Your security auditor asks you about the method and algorithm you use to store passwords in your ASP.NET Core applications. If you use ASP.NET Core Identity you know that it does all the password storage stuff and you don’t specify anywhere what algorithm should be used to store passwords. Now you look at the database tables and see weird strings in PasswordHash field of AspNetUsers table. You breathe a sigh of relief that the password is not stored in plain text – the guys at Microsoft are smart! But you still don’t know what algorithm was used to convert the passwords to those weird looking characters.
Good news is that ASP.NET Core is open source. So you can directly look at the source code to answer your questions. The class which does the hashing is called PasswordHasher. If you look at its source code here you can see in the comments that it supports two hashed password formats.

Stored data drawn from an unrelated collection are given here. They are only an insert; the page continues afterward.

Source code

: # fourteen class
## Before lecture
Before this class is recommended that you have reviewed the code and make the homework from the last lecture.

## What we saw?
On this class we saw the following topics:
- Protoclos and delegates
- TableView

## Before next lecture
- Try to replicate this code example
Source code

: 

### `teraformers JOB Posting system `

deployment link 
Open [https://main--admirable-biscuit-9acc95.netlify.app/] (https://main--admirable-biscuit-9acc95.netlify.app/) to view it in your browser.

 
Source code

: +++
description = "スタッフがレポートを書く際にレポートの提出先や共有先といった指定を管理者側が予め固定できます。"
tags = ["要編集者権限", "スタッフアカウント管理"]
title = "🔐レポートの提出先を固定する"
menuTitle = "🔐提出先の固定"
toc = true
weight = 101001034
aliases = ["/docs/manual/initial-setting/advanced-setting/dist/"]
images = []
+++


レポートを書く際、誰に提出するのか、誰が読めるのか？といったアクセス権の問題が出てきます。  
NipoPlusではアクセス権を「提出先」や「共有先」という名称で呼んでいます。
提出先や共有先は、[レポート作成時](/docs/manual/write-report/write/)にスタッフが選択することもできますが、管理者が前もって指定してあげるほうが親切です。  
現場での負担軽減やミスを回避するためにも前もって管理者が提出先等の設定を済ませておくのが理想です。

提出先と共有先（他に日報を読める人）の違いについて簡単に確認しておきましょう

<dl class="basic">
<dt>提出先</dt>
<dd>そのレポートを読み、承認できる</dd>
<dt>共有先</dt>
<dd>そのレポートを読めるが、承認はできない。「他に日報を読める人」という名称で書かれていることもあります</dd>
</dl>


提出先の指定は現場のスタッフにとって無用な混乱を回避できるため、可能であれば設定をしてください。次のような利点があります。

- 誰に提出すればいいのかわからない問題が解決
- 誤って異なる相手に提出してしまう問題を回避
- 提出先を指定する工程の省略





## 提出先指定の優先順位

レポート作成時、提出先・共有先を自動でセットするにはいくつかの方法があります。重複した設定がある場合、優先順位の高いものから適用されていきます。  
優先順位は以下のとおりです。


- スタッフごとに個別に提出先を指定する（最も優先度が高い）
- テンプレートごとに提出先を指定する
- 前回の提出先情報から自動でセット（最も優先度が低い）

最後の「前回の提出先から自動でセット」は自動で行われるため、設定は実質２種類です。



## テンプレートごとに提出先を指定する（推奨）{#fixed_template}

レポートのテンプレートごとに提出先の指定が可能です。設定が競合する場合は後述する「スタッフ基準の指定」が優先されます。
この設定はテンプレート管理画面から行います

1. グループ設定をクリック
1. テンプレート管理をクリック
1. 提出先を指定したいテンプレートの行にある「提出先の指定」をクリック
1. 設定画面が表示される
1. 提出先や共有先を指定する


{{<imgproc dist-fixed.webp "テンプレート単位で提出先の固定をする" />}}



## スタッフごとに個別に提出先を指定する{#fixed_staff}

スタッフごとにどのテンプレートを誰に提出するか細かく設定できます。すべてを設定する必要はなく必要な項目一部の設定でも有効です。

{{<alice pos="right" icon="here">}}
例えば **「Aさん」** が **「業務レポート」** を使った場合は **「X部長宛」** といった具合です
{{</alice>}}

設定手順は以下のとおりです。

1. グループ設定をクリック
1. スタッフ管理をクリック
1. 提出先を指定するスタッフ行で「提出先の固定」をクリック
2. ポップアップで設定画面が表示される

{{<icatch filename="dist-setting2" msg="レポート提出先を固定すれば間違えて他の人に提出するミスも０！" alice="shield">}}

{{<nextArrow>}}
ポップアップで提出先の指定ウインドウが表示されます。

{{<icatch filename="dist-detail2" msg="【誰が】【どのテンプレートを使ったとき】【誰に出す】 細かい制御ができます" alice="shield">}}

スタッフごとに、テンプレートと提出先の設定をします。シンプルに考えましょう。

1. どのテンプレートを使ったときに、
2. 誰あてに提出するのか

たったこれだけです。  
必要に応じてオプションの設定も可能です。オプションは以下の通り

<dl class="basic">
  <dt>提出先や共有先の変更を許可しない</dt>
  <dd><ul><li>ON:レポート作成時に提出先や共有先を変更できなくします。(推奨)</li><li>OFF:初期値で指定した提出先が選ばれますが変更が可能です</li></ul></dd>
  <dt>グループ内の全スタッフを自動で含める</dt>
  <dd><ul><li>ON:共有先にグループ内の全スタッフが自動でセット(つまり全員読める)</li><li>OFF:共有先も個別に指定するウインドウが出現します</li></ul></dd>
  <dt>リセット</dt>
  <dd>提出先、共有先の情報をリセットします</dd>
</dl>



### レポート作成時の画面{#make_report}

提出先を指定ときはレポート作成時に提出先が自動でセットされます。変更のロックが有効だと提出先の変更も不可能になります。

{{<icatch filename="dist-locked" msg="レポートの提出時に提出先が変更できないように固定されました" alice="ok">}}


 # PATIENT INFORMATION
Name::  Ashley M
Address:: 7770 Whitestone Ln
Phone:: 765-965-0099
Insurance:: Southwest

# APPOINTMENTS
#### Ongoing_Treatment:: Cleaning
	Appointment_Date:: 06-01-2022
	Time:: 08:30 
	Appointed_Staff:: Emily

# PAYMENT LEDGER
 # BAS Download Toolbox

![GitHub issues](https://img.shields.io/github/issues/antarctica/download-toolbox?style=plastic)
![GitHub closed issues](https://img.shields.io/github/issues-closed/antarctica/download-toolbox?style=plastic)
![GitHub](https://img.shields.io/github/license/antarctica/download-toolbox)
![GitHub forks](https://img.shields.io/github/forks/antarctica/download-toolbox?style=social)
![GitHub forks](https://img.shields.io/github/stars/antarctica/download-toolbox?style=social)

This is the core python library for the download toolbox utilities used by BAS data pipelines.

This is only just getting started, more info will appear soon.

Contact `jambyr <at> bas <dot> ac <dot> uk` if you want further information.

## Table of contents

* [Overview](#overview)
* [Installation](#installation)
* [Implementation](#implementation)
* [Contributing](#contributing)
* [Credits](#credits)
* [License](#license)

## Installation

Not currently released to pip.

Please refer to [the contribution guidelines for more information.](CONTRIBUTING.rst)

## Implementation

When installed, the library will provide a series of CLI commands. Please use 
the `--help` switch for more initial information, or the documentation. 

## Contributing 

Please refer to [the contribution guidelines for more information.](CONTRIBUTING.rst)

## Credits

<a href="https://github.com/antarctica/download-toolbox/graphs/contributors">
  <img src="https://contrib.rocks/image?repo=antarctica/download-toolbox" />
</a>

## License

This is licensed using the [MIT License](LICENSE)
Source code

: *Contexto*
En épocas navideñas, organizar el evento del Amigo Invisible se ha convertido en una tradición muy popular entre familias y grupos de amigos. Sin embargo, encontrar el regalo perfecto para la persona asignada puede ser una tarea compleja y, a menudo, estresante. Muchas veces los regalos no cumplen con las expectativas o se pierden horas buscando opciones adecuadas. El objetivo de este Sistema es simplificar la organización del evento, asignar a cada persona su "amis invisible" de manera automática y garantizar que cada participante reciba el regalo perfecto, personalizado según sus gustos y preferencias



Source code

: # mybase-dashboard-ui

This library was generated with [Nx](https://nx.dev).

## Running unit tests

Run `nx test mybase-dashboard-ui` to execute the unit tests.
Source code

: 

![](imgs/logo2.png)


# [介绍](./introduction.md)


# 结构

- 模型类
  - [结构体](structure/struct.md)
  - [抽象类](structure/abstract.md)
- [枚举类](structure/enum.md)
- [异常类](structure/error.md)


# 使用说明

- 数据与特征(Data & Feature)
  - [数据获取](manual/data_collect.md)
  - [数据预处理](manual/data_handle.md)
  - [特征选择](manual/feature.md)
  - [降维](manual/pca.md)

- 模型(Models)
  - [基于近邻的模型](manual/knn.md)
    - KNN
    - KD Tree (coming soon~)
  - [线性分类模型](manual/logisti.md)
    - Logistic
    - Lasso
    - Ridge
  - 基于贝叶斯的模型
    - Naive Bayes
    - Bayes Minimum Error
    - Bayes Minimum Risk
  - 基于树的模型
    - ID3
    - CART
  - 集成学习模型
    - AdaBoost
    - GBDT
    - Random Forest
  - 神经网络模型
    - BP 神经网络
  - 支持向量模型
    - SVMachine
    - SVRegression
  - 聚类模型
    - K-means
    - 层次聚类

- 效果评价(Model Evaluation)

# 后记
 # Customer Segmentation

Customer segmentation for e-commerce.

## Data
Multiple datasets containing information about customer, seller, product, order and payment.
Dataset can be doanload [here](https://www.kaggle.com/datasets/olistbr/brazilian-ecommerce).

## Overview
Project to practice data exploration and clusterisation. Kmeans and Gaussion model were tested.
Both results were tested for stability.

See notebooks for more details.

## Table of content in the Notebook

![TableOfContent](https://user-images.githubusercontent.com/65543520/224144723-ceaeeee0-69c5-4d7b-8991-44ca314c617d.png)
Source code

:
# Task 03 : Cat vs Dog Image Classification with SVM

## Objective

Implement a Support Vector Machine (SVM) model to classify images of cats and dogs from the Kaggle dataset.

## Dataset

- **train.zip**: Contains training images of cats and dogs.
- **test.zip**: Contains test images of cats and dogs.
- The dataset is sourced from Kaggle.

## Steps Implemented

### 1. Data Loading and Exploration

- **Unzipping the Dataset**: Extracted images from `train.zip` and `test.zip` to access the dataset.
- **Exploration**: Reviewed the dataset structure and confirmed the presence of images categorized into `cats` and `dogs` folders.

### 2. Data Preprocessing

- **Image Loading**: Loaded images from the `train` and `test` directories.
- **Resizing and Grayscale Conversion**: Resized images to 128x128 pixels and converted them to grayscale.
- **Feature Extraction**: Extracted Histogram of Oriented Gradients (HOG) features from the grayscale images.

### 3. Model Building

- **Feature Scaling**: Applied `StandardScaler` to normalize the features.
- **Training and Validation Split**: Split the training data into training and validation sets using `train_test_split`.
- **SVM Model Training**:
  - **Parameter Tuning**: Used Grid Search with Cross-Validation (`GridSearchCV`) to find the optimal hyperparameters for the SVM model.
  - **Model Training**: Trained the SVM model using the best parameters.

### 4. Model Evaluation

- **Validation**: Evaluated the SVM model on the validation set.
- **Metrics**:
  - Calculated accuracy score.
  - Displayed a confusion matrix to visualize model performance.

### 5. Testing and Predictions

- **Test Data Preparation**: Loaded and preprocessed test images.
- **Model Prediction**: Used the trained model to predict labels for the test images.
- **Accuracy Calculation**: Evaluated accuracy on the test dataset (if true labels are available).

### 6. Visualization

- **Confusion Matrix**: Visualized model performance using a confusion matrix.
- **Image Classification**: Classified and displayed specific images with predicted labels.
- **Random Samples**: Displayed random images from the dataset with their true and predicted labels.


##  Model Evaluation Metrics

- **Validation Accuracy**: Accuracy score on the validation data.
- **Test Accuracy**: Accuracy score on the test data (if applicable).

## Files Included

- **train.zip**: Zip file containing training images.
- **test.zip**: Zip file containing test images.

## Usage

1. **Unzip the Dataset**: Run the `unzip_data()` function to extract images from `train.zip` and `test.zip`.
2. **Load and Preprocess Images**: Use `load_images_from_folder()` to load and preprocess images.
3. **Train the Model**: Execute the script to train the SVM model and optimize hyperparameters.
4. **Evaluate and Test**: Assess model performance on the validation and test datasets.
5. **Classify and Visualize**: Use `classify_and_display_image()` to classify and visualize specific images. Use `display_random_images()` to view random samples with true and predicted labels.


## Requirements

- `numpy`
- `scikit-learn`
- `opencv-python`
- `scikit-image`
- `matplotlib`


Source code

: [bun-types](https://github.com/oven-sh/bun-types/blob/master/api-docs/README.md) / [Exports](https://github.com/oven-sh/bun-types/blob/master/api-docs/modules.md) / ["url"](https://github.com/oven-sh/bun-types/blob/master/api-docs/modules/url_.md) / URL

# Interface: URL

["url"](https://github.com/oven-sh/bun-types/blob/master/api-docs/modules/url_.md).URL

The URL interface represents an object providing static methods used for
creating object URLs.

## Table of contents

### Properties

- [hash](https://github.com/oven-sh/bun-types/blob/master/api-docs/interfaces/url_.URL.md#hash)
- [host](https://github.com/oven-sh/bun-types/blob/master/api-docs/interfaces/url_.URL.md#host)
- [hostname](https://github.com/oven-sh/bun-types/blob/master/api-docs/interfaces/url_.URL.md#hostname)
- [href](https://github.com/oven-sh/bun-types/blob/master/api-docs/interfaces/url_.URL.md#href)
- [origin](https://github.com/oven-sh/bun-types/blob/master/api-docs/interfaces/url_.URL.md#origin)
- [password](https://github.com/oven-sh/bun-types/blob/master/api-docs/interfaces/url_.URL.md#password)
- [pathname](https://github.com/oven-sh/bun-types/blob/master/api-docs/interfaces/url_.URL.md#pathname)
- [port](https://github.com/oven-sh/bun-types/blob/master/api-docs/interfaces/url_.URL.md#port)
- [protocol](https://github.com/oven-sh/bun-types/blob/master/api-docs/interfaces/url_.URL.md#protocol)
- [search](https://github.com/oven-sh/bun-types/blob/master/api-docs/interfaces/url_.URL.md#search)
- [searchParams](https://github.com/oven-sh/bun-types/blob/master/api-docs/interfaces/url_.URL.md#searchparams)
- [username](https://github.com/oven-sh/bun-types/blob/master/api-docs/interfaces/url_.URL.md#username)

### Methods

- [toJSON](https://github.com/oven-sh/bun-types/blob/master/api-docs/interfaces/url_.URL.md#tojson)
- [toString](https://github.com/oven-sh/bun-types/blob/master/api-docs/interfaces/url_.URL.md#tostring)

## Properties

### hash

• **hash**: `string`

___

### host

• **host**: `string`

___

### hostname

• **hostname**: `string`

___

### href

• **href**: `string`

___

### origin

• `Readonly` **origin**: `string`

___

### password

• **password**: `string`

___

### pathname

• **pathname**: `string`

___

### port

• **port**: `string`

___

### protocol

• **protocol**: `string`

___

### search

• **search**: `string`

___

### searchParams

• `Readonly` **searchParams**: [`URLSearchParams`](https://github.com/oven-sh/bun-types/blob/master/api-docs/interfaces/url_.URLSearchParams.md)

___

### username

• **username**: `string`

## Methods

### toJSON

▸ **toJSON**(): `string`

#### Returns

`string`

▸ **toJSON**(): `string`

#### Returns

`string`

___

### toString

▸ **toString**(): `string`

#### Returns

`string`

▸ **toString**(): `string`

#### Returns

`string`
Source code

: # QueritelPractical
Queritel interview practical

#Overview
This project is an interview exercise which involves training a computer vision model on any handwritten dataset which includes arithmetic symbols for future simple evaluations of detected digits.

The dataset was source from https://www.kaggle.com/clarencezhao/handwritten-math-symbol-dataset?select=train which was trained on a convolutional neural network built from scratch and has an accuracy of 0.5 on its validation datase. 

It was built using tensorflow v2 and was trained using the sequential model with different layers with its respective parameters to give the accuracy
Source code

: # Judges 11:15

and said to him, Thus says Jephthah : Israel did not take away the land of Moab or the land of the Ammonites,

/* ======================= * HASHED PASSWORD FORMATS * ======================= * * Version 2: * PBKDF2 with HMAC-SHA1, 128-bit salt, 256-bit subkey, 1000 iterations. * (See also: SDL crypto guidelines v5.1, Part III) * Format: { 0x00, salt, subkey } * * Version 3: * PBKDF2 with HMAC-SHA256, 128-bit salt, 256-bit subkey, 10000 iterations. * Format: { 0x01, prf (UInt32), iter count (UInt32), salt length (UInt32), salt, subkey } * (All UInt32s are stored big-endian.) */
If you have written a new application the passwords will be hashed using PBKDF2 with the parameters as specified in Version 3. Version 2 was used by older .NET frameworks and it is still present in the class for backward compatibility. So if you have migrate your database from an older version your users will still be able to login.